Written request: Render the material as a JSON list of strings, with one entry per line and blank lines omitted.

Materials provided:
+ + +

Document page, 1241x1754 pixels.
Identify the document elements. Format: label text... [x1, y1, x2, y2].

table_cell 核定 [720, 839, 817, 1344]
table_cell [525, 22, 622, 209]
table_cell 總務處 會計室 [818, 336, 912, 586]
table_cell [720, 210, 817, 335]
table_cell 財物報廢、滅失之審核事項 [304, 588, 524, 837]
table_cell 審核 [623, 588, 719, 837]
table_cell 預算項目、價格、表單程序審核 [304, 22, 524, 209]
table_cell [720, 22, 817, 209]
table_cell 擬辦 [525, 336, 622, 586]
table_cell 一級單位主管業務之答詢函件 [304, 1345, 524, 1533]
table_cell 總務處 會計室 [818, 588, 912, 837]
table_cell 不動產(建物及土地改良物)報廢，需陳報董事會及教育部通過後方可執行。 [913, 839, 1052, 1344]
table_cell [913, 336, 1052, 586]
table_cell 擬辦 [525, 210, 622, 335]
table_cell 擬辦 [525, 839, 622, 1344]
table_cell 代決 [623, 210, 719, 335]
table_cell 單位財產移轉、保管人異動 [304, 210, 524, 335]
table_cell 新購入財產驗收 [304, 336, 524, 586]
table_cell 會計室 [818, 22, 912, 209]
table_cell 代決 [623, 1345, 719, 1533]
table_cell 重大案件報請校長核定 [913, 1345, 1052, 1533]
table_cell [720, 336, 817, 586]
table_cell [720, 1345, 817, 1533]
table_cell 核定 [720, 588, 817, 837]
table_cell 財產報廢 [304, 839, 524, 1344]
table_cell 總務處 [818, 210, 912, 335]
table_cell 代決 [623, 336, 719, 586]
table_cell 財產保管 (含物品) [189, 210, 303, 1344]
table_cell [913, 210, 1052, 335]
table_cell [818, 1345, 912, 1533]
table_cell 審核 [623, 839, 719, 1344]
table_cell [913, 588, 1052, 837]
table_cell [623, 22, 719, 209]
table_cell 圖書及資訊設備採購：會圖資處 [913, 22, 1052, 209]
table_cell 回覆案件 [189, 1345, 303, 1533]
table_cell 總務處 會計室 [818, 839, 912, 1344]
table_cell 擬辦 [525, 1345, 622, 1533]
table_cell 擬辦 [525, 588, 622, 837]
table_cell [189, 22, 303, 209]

+ + +

Exercise output:
[
  "Document page, 1241x1754 pixels.",
  "Identify the document elements. Format: label text... [x1, y1, x2, y2].",
  "table_cell 核定 [720, 839, 817, 1344]",
  "table_cell [525, 22, 622, 209]",
  "table_cell 總務處 會計室 [818, 336, 912, 586]",
  "table_cell [720, 210, 817, 335]",
  "table_cell 財物報廢、滅失之審核事項 [304, 588, 524, 837]",
  "table_cell 審核 [623, 588, 719, 837]",
  "table_cell 預算項目、價格、表單程序審核 [304, 22, 524, 209]",
  "table_cell [720, 22, 817, 209]",
  "table_cell 擬辦 [525, 336, 622, 586]",
  "table_cell 一級單位主管業務之答詢函件 [304, 1345, 524, 1533]",
  "table_cell 總務處 會計室 [818, 588, 912, 837]",
  "table_cell 不動產(建物及土地改良物)報廢，需陳報董事會及教育部通過後方可執行。 [913, 839, 1052, 1344]",
  "table_cell [913, 336, 1052, 586]",
  "table_cell 擬辦 [525, 210, 622, 335]",
  "table_cell 擬辦 [525, 839, 622, 1344]",
  "table_cell 代決 [623, 210, 719, 335]",
  "table_cell 單位財產移轉、保管人異動 [304, 210, 524, 335]",
  "table_cell 新購入財產驗收 [304, 336, 524, 586]",
  "table_cell 會計室 [818, 22, 912, 209]",
  "table_cell 代決 [623, 1345, 719, 1533]",
  "table_cell 重大案件報請校長核定 [913, 1345, 1052, 1533]",
  "table_cell [720, 336, 817, 586]",
  "table_cell [720, 1345, 817, 1533]",
  "table_cell 核定 [720, 588, 817, 837]",
  "table_cell 財產報廢 [304, 839, 524, 1344]",
  "table_cell 總務處 [818, 210, 912, 335]",
  "table_cell 代決 [623, 336, 719, 586]",
  "table_cell 財產保管 (含物品) [189, 210, 303, 1344]",
  "table_cell [913, 210, 1052, 335]",
  "table_cell [818, 1345, 912, 1533]",
  "table_cell 審核 [623, 839, 719, 1344]",
  "table_cell [913, 588, 1052, 837]",
  "table_cell [623, 22, 719, 209]",
  "table_cell 圖書及資訊設備採購：會圖資處 [913, 22, 1052, 209]",
  "table_cell 回覆案件 [189, 1345, 303, 1533]",
  "table_cell 總務處 會計室 [818, 839, 912, 1344]",
  "table_cell 擬辦 [525, 1345, 622, 1533]",
  "table_cell 擬辦 [525, 588, 622, 837]",
  "table_cell [189, 22, 303, 209]"
]